Required actions:
1. Which geographic places does the article about Dale Turcotte name on their own, not as part of an organization's name?
2. Can you copy word for word the passage of the article about Dale Turcotte that runs from "It’s not something" to "on Feb. 16."?

ROLLING RIVER FIRST NATION – Regret lies heavy on the shoulders of Dale Turcotte.

It’s not something that’s immediately apparent when you first meet the genial, friendly 42-year-old, who, despite his six-foot stature, speaks with a quiet thoughtfulness. It’s not until you hear his story that you realize that the weight of the things he has done – and the things others have done to him – is a burden that he carries with him every day.

In order to keep others from repeating the same mistakes he has made, Turcotte held a talk at the health centre in Rolling River First Nation on Feb. 16.

Born to a Métis mother from Manitoba and an Italian Canadian father in Scarborough, Ont., Turcotte’s first few years were tumultuous. His father was involved in the procurement of sex work, and every time his mother tried to take Turcotte and his siblings away to seek a better life, he would introduce her to a new substance that she quickly became dependent upon.

“She wanted to get away. And when my dad found out that she was going to move back to Manitoba, he introduced her to crack. She was addicted to crack for about a year, and then she beat it,” Turcotte said. “And then she was planning to go back again and my dad found out again, and he introduced her to heroin.”

Some of Turcotte’s earliest memories involve having a social worker visit his home to counsel his mother, he said.

“My mother would cry, and then that lady would leave.”

One day, some workers with the Ontario Children’s Aid Society showed up to Turcotte’s family home and told him and his siblings to grab their favourite toy for a trip to the movie theatre. Instead, they were brought to a large office building where they were introduced into the foster care system.

“They kind of came and picked us like we were puppies or something,” Turcotte said. “We bounced, I think, to four different foster homes in two weeks.”

Although his mother was doing everything she could to beat her drug addiction, she kept relapsing, which Turcotte said was down to a lack of resources.

“She would do what she could. She wanted to get us back,” he said.

Data excerpt:
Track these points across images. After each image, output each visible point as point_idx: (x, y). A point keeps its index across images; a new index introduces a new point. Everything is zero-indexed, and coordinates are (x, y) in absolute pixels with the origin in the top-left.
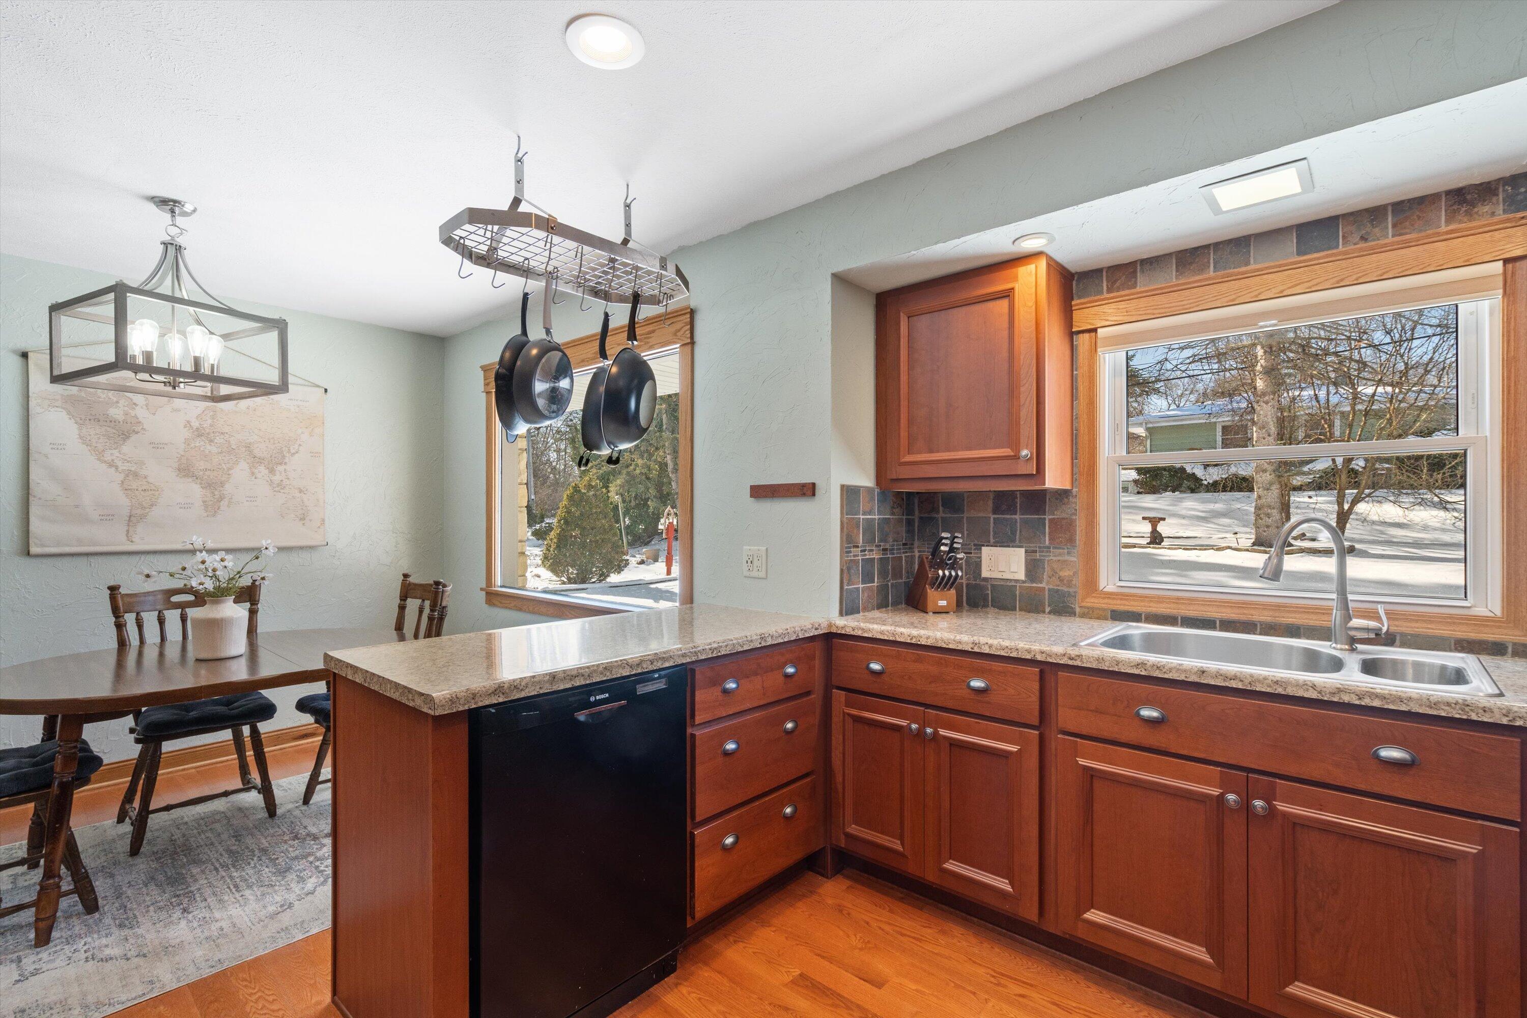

Responses by task:
1.
- Rolling River First Nation
- Manitoba
- Scarborough, Ont.

2.
It’s not something that’s immediately apparent when you first meet the genial, friendly 42-year-old, who, despite his six-foot stature, speaks with a quiet thoughtfulness. It’s not until you hear his story that you realize that the weight of the things he has done – and the things others have done to him – is a burden that he carries with him every day.

In order to keep others from repeating the same mistakes he has made, Turcotte held a talk at the health centre in Rolling River First Nation on Feb. 16.